“And the Winner is… MovieLens” — On The Popularity of Recommender-System Datasets
Update 2019-08-12: Some numbers presented in this post were incorrect, and we updated them. For the latest full analysis, please refer to extended pre-print of Data Pruning in Recommender Systems Research: Best Practice or Malpractice?
Datasets are a key ingredient to successful research in the field of recommender systems and many other disciplines such as machine learning. However, there exists surprisingly little research on the popularity and usage of datasets in the recommender-systems community. As part of our soon-to-be-published paper on dataset pruning, we conducted a few analyses on the popularity of recommender-system datasets. We publish a slightly extended version of this analysis here in the Blog.
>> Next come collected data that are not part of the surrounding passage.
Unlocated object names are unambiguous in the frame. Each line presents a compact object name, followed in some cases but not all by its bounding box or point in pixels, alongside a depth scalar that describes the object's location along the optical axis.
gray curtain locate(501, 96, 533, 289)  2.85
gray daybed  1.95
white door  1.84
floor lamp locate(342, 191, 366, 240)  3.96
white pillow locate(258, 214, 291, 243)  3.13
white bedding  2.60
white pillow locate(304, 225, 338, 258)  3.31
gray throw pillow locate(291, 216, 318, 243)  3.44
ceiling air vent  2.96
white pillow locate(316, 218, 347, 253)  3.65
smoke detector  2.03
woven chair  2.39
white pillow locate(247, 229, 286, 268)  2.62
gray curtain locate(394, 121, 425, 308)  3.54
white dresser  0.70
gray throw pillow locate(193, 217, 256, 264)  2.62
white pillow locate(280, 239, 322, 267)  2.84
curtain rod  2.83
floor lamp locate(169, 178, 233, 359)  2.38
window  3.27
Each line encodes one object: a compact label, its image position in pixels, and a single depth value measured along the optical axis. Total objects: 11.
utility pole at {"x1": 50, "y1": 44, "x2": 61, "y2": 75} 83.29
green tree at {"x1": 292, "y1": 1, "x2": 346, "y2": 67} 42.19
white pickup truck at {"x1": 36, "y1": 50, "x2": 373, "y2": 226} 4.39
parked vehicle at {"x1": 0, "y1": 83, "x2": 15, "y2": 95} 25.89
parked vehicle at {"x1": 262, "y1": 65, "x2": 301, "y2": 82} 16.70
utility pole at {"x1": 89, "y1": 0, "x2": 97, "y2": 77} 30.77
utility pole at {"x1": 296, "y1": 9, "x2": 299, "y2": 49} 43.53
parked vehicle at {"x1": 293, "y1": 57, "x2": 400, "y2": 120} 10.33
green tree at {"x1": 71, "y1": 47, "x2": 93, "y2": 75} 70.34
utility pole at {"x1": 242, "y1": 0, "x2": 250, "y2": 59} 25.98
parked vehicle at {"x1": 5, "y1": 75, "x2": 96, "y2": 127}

All data is also available on GitHub.
We analyzed a total of 112 full- and short papers from the ACM Recommender Systems Conference (RecSys) 2017 and 2018. Of these 112 papers, 88 papers (79%) used offline datasets, the remaining 24 papers (21%) did not use datasets but conducted e.g. user studies or online evaluations. For the 88 papers that used offline datasets we analyzed, which datasets the researchers used.
The authors of the 88 papers used a total of 64 unique datasets, whereas we counted different variations of MovieLens (100k, 1m, ….), Amazon and Yahoo! as the same dataset.
Our analysis empirically confirms what is common wisdom in the recommender-system community already: MovieLens is the de-facto standard dataset in recommender-systems research. 40% of the full- and short papers at the ACM RecSys Conference 2017 and 2018 used the MovieLens dataset in some variations. The second most popular dataset is Amazon, which was used by 35% of all authors. Other popular datasets are shown below and include Yelp (13%), Tripadvisor (8%), Yahoo! (6%), BookCrossing (5%), Epinions (5%), and LastFM (5%). 11% of all researchers used a proprietary dataset, and 2% used a synthetic dataset.
Of those 35 manuscripts having used one (or several) MovieLens datasets, the MovieLens 1m dataset was the most popular MovieLens variation (43%), i.e. of those researchers using MovieLens, 43% used the MovieLens 1m dataset (and possibly additional variations). MovieLens 20m was the second most popular variation (29%) and MovieLens 100k the third most popular variation (23%). Only one author (3%) used the MovieLens Latest, Full dataset, and no one used the MovieLens Latest, Small dataset, which is good as the MovieLens team recommends to not using the MovieLens Latest datasets for research as these datasets change over time. 11% of those researchers using MovieLens did not specify, which variation they used.
50% of the researchers conducted their research with a single dataset (if researchers used multiple variations of e.g. MovieLens, we counted this as one dataset), 31% used two datasets, and only 2% used six or more datasets (Figure 4). The highest number of datasets being used was 7. On average the researchers used 1.88 datasets.